I’ve been experimenting a bit more with word vectors following the discussion on this forum thread:
There are quite clear vectors for transforming a word to initial caps, and all caps, in addition to the spelling and pretentiousness vectors already mentioned. All these vectors share some features, which appears to be because they all relate to word frequency to some degree (bad spellings, all caps, more pretentious adjectives are all less frequent than good spellings, etc). I’ve checked this by running linear regression with the embedding matrix as features and log(word index number) as the y values, and the resulting coefficients share similar features with these vectors. Also, as an indication of how well frequency information is encoded in the embeddings, the R2 is 0.75 on the entire embedding matrix, and 0.92 on the top 250,000 words.

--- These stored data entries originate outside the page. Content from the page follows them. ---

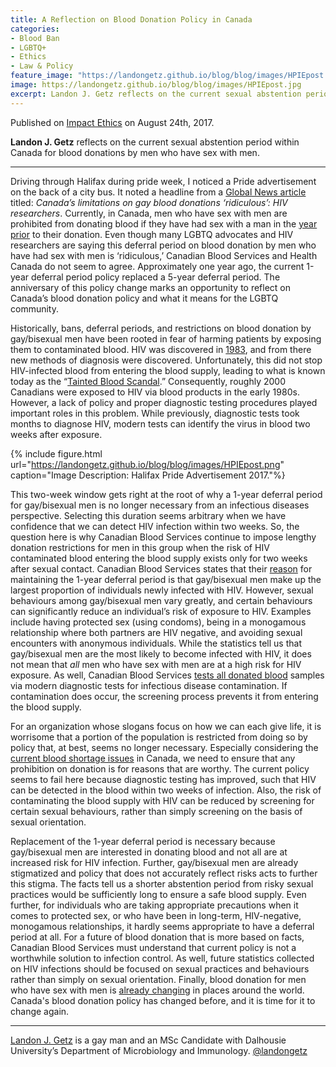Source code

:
 ```yaml
---
title: A Reflection on Blood Donation Policy in Canada
categories:
- Blood Ban
- LGBTQ+
- Ethics
- Law & Policy
feature_image: "https://landongetz.github.io/blog/blog/images/HPIEpost.png"
image: https://landongetz.github.io/blog/blog/images/HPIEpost.jpg
excerpt: Landon J. Getz reflects on the current sexual abstention period within Canada for blood donations by men who have sex with men.
---
```


Published on <a href="www.impactethics.ca/" target="_blank">Impact Ethics</a> on August 24th, 2017.

<b>Landon J. Getz</b> reflects on the current sexual abstention period within Canada for blood donations by men who have sex with men.

<hr>

Driving through Halifax during pride week, I noticed a Pride advertisement on the back of a city bus. It noted a headline from a <a href="http://www.cbc.ca/news/politics/gay-men-blood-donations-1.3643761" target="_blank" rel="noopener">Global News article</a> titled: <em>Canada’s limitations on gay blood donations ‘ridiculous’: HIV researchers</em>. Currently, in Canada, men who have sex with men are prohibited from donating blood if they have had sex with a man in the <a href="https://blood.ca/en/men-who-have-sex-men" target="_blank" rel="noopener">year prior</a> to their donation. Even though many LGBTQ advocates and HIV researchers are saying this deferral period on blood donation by men who have had sex with men is ‘ridiculous,’ Canadian Blood Services and Health Canada do not seem to agree. Approximately one year ago, the current 1-year deferral period policy replaced a 5-year deferral period. The anniversary of this policy change marks an opportunity to reflect on Canada’s blood donation policy and what it means for the LGBTQ community.

Historically, bans, deferral periods, and restrictions on blood donation by gay/bisexual men have been rooted in fear of harming patients by exposing them to contaminated blood. HIV was discovered in <a href="http://www.theaidsinstitute.org/node/259" target="_blank" rel="noopener">1983</a>, and from there new methods of diagnosis were discovered. Unfortunately, this did not stop HIV-infected blood from entering the blood supply, leading to what is known today as the “<a href="http://www.cbc.ca/strombo/news/canadas-tainted-blood-scandal" target="_blank" rel="noopener">Tainted Blood Scandal</a>.” Consequently, roughly 2000 Canadians were exposed to HIV via blood products in the early 1980s. However, a lack of policy and proper diagnostic testing procedures played important roles in this problem. While previously, diagnostic tests took months to diagnose HIV, modern tests can identify the virus in blood two weeks after exposure.

{% include figure.html url="https://landongetz.github.io/blog/blog/images/HPIEpost.png" caption="Image Description: Halifax Pride Advertisement 2017."%}

This two-week window gets right at the root of why a 1-year deferral period for gay/bisexual men is no longer necessary from an infectious diseases perspective. Selecting this duration seems arbitrary when we have confidence that we can detect HIV infection within two weeks. So, the question here is why Canadian Blood Services continue to impose lengthy donation restrictions for men in this group when the risk of HIV contaminated blood entering the blood supply exists only for two weeks after sexual contact. Canadian Blood Services states that their <a href="https://blood.ca/en/msm/about-men-who-have-sex-with-men" target="_blank" rel="noopener">reason</a> for maintaining the 1-year deferral period is that gay/bisexual men make up the largest proportion of individuals newly infected with HIV. However, sexual behaviours among gay/bisexual men vary greatly, and certain behaviours can significantly reduce an individual’s risk of exposure to HIV. Examples include having protected sex (using condoms), being in a monogamous relationship where both partners are HIV negative, and avoiding sexual encounters with anonymous individuals. While the statistics tell us that gay/bisexual men are the most likely to become infected with HIV, it does not mean that <i>all</i> men who have sex with men are at a high risk for HIV exposure. As well, Canadian Blood Services <a href="https://blood.ca/en/blood/blood-safety" target="_blank" rel="noopener">tests all donated blood</a> samples via modern diagnostic tests for infectious disease contamination. If contamination does occur, the screening process prevents it from entering the blood supply.
<p>For an organization whose slogans focus on how we can each give life, it is worrisome that a portion of the population is restricted from doing so by policy that, at best, seems no longer necessary. Especially considering the <a href="http://www.cbc.ca/news/canada/toronto/critical-blood-shortage-1.4164669" target="_blank" rel="noopener">current blood shortage issues</a> in Canada, we need to ensure that any prohibition on donation is for reasons that are worthy. The current policy seems to fail here because diagnostic testing has improved, such that HIV can be detected in the blood within two weeks of infection. Also, the risk of contaminating the blood supply with HIV can be reduced by screening for certain sexual behaviours, rather than simply screening on the basis of sexual orientation.
    
Replacement of the 1-year deferral period is necessary because gay/bisexual men are interested in donating blood and not all are at increased risk for HIV infection. Further, gay/bisexual men are already stigmatized and policy that does not accurately reflect risks acts to further this stigma. The facts tell us a shorter abstention period from risky sexual practices would be sufficiently long to ensure a safe blood supply. Even further, for individuals who are taking appropriate precautions when it comes to protected sex, or who have been in long-term, HIV-negative, monogamous relationships, it hardly seems appropriate to have a deferral period at all. For a future of blood donation that is more based on facts, Canadian Blood Services must understand that current policy is not a worthwhile solution to infection control. As well, future statistics collected on HIV infections should be focused on sexual practices and behaviours rather than simply on sexual orientation. Finally, blood donation for men who have sex with men is <a href="http://www.independent.co.uk/news/health/gay-blood-donation-sex-aids-three-months-year-a7721606.html" target="_blank" rel="noopener">already changing</a> in places around the world. Canada's blood donation policy has changed before, and it is time for it to change again.


<hr>

<a href="http://landongetz.com/" target="_blank" rel="noopener">Landon J. Getz</a> is a gay man and an MSc Candidate with Dalhousie University’s Department of Microbiology and Immunology. <a href="https://twitter.com/LandonGetz" target="_blank" rel="noopener">@landongetz</a>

Based on a hypothesis that this information about word frequency, spelling, capitalisation, etc could distract a model from the actual meaning of words, I’ve been trying to test whether removing these aspects of the word embeddings will improve a model’s performance. My approach for removal is simple: subtract from each word vector its projection onto the relevant transformation vector; move on to the next transformation vector and repeat.
So far I’ve tried these adjusted embeddings on IMDB and SST datasets using a fairly standard BiLSTM model. Keeping everything else constant, the adjusted embeddings version seems to give very slightly higher accuracy on the test sets.
I’ve tried about 10 different sets of hyper-parameters, and then trained each model for the same number of epochs, checking test set accuracy after each epoch. The results vary, with the improvement in accuracy ranging from about 0 to 1% (i.e. test set accuracy might increase from 88.2% to 88.5%), but so far the results have never been worse using the adjusted embeddings.
So, this all looks interesting. My question is how I should go about investigating the relationship more thoroughly - are there any specific things I should / should not be doing; any datasets that it would be worth testing this out on; specific model architectures and hyper-parameters that I should use; etc?